◆ Exercise: Of the material below, only the lines from the line containing "Pamela: And sacrifice." down to the line containing "2 theliftoffproject.com" belong in the answer, written out exactly.

◆ Data supplied:
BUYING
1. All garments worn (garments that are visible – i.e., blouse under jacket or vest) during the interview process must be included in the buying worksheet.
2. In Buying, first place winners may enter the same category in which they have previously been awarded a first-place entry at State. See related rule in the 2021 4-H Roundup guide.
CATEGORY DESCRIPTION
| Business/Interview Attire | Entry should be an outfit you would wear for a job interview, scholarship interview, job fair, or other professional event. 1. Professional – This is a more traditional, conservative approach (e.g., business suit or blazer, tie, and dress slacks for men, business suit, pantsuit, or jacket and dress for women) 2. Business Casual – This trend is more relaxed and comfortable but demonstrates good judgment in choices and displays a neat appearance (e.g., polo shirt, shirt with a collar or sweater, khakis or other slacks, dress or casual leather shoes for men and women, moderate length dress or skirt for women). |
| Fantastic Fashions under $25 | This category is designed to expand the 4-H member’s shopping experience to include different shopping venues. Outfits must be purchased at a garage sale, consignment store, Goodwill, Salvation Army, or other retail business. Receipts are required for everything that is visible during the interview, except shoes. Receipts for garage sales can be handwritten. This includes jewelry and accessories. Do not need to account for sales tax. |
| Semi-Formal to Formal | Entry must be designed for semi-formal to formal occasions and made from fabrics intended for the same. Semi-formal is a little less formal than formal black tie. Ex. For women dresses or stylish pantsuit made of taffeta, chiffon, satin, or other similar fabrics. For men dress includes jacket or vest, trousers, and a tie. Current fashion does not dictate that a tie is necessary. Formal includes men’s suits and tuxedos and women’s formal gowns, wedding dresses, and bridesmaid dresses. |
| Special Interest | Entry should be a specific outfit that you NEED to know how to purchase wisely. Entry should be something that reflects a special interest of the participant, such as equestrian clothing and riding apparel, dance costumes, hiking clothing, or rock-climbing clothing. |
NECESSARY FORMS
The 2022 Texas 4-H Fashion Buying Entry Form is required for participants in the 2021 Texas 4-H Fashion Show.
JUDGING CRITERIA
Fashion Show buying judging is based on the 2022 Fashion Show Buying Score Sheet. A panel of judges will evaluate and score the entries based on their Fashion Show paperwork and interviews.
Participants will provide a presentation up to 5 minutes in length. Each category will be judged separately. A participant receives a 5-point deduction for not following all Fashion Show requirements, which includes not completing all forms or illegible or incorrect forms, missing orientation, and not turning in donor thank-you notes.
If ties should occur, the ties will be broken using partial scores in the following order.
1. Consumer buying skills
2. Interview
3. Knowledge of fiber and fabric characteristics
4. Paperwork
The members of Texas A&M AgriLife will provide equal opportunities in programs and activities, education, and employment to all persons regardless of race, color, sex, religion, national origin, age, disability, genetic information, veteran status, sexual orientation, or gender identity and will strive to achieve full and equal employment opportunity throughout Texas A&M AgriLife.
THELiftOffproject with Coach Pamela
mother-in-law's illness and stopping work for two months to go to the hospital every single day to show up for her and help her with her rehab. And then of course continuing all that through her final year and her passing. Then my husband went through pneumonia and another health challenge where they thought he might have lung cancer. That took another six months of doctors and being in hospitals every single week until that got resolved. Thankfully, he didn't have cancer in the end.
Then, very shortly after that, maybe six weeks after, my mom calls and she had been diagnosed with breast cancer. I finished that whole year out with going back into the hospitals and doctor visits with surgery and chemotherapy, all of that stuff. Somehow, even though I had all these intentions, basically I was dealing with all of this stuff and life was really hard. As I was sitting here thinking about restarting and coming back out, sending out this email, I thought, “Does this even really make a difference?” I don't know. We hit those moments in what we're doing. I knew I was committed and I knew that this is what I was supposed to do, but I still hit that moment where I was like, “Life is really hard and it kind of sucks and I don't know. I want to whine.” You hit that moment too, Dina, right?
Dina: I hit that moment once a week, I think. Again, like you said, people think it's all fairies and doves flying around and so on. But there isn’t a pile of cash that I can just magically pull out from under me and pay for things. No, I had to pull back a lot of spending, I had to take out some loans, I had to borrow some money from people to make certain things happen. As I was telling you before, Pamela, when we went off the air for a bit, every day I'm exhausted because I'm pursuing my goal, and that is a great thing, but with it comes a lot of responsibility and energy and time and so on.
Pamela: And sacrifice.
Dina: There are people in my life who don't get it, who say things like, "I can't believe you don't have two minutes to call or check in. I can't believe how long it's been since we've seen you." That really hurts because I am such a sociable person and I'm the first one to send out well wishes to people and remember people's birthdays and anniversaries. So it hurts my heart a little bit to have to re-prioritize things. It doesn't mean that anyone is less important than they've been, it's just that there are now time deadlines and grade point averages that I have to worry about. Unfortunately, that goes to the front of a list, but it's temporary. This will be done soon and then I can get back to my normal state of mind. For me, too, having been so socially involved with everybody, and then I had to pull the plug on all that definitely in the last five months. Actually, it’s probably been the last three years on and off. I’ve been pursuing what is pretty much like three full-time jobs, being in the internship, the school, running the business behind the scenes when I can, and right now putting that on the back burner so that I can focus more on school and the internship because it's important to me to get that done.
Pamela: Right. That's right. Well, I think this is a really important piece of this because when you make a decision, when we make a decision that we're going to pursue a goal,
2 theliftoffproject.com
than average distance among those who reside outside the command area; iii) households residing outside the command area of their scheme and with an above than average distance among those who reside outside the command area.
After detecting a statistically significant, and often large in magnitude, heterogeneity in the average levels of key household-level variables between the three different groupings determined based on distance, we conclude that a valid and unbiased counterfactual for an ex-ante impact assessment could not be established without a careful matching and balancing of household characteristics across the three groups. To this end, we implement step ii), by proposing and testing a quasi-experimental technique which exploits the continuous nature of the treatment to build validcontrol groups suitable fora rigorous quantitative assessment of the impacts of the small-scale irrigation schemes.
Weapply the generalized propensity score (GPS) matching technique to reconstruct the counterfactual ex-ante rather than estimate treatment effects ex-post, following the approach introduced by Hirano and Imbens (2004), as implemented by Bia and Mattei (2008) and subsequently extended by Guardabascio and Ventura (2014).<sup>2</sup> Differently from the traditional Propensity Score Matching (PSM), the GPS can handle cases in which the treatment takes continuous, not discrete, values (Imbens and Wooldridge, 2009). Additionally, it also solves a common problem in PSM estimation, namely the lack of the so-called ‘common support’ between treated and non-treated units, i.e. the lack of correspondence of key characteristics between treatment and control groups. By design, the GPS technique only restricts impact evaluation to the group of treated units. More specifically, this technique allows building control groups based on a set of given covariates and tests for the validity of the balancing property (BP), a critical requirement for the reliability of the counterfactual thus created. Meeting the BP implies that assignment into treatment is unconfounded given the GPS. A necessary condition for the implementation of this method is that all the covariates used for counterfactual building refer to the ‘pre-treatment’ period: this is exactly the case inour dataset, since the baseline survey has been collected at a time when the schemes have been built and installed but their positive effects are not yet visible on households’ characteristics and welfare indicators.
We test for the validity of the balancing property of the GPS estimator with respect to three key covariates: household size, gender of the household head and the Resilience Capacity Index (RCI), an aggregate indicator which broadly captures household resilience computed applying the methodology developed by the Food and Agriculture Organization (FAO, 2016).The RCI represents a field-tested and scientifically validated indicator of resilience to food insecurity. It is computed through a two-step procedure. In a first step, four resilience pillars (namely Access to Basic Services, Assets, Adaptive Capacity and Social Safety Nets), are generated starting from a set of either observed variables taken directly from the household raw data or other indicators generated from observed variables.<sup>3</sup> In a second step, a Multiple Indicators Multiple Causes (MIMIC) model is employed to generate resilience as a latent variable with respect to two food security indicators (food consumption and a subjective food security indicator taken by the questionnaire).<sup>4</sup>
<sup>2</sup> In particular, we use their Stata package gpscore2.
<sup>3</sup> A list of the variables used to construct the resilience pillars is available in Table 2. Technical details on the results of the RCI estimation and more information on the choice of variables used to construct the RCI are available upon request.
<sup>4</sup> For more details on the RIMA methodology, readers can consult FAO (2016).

◆ Your solution:
Pamela: And sacrifice.
Dina: There are people in my life who don't get it, who say things like, "I can't believe you don't have two minutes to call or check in. I can't believe how long it's been since we've seen you." That really hurts because I am such a sociable person and I'm the first one to send out well wishes to people and remember people's birthdays and anniversaries. So it hurts my heart a little bit to have to re-prioritize things. It doesn't mean that anyone is less important than they've been, it's just that there are now time deadlines and grade point averages that I have to worry about. Unfortunately, that goes to the front of a list, but it's temporary. This will be done soon and then I can get back to my normal state of mind. For me, too, having been so socially involved with everybody, and then I had to pull the plug on all that definitely in the last five months. Actually, it’s probably been the last three years on and off. I’ve been pursuing what is pretty much like three full-time jobs, being in the internship, the school, running the business behind the scenes when I can, and right now putting that on the back burner so that I can focus more on school and the internship because it's important to me to get that done.
Pamela: Right. That's right. Well, I think this is a really important piece of this because when you make a decision, when we make a decision that we're going to pursue a goal,
2 theliftoffproject.com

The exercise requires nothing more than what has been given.